### Assigned task
For each line below that holds "Society", return the line as it stands.

### Data records

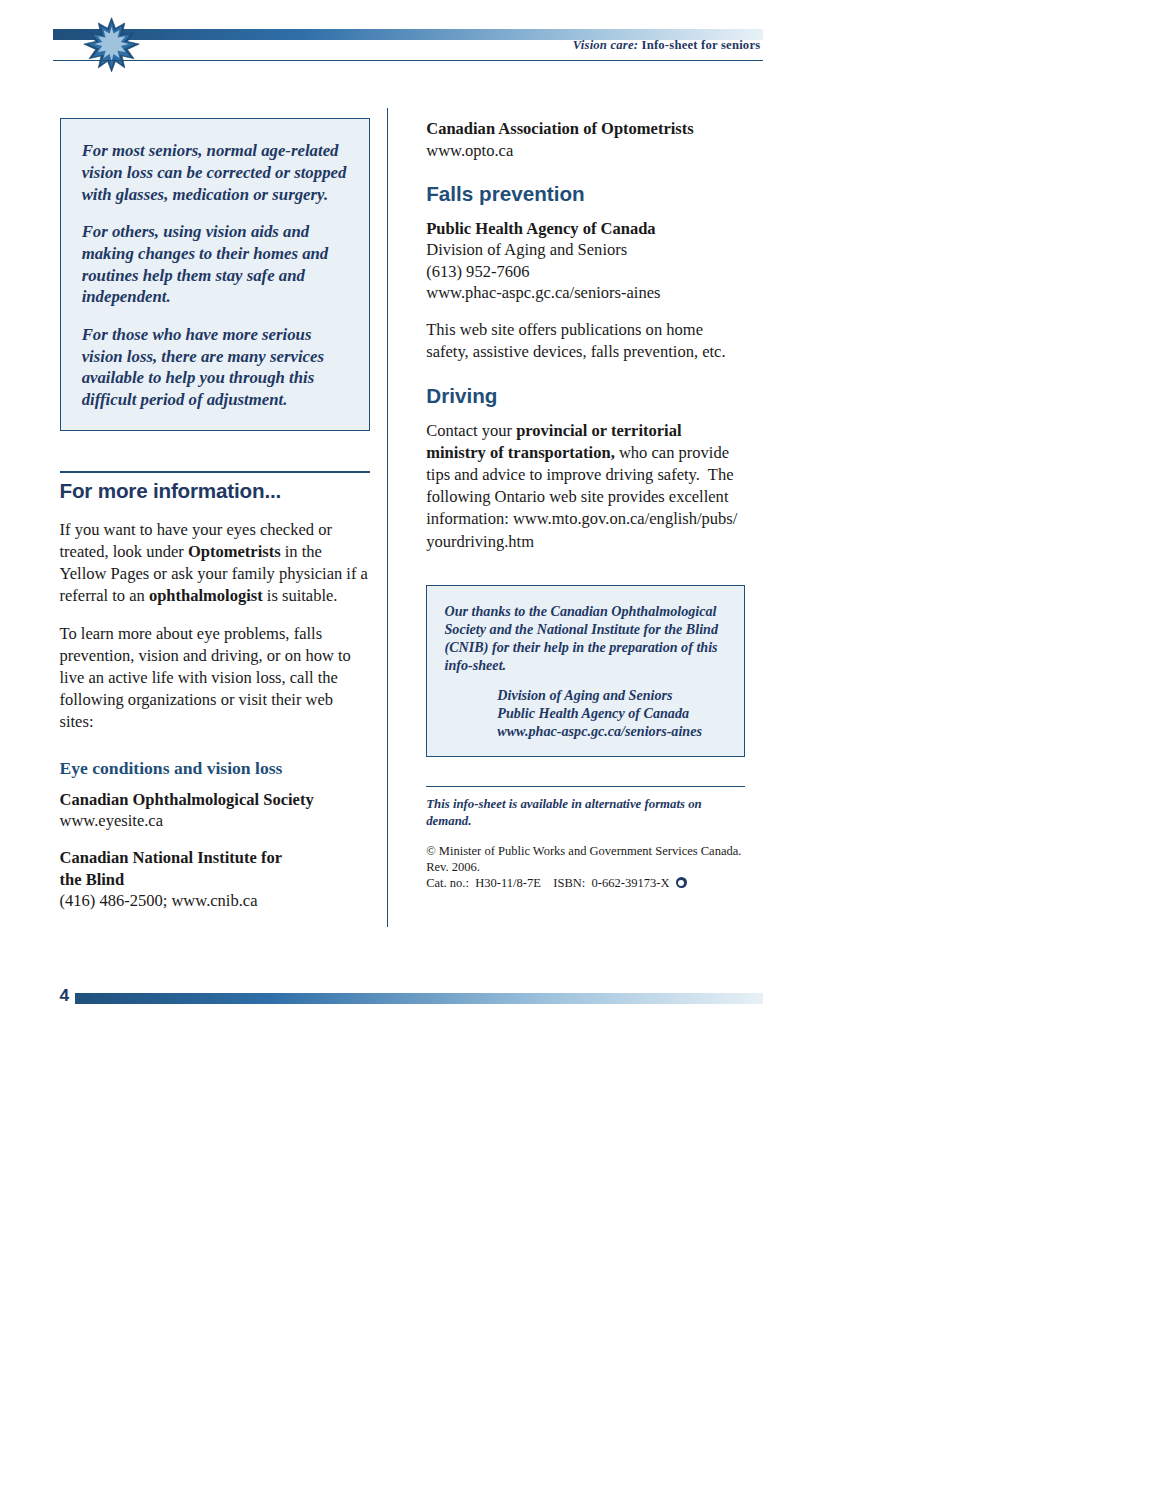Vision care: Info-sheet for seniors
For most seniors, normal age-related vision loss can be corrected or stopped with glasses, medication or surgery.
For others, using vision aids and making changes to their homes and routines help them stay safe and independent.
For those who have more serious vision loss, there are many services available to help you through this difficult period of adjustment.
For more information...
If you want to have your eyes checked or treated, look under Optometrists in the Yellow Pages or ask your family physician if a referral to an ophthal­mologist is suitable.
To learn more about eye problems, falls prevention, vision and driving, or on how to live an active life with vision loss, call the following organizations or visit their web sites:
Eye conditions and vision loss
Canadian Ophthalmological Society
www.eyesite.ca
Canadian National Institute for
the Blind
(416) 486-2500; www.cnib.ca
Canadian Association of Optometrists
www.opto.ca
Falls prevention
Public Health Agency of Canada
Division of Aging and Seniors
(613) 952-7606
www.phac-aspc.gc.ca/seniors-aines
This web site offers publications on home safety, assistive devices, falls prevention, etc.
Driving
Contact your provincial or territorial ministry of transportation, who can provide tips and advice to improve driving safety. The following Ontario web site provides excellent information: www.mto.gov.on.ca/english/pubs/ yourdriving.htm
Our thanks to the Canadian Ophthalmological Society and the National Institute for the Blind (CNIB) for their help in the preparation of this info-sheet.
Division of Aging and Seniors
Public Health Agency of Canada
www.phac-aspc.gc.ca/seniors-aines
This info-sheet is available in alternative formats on demand.
© Minister of Public Works and Government Services Canada. Rev. 2006.
Cat. no.: H30-11/8-7E ISBN: 0-662-39173-X
4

### Answer space
Canadian Ophthalmological Society
Our thanks to the Canadian Ophthalmological Society and the National Institute for the Blind (CNIB) for their help in the preparation of this info-sheet.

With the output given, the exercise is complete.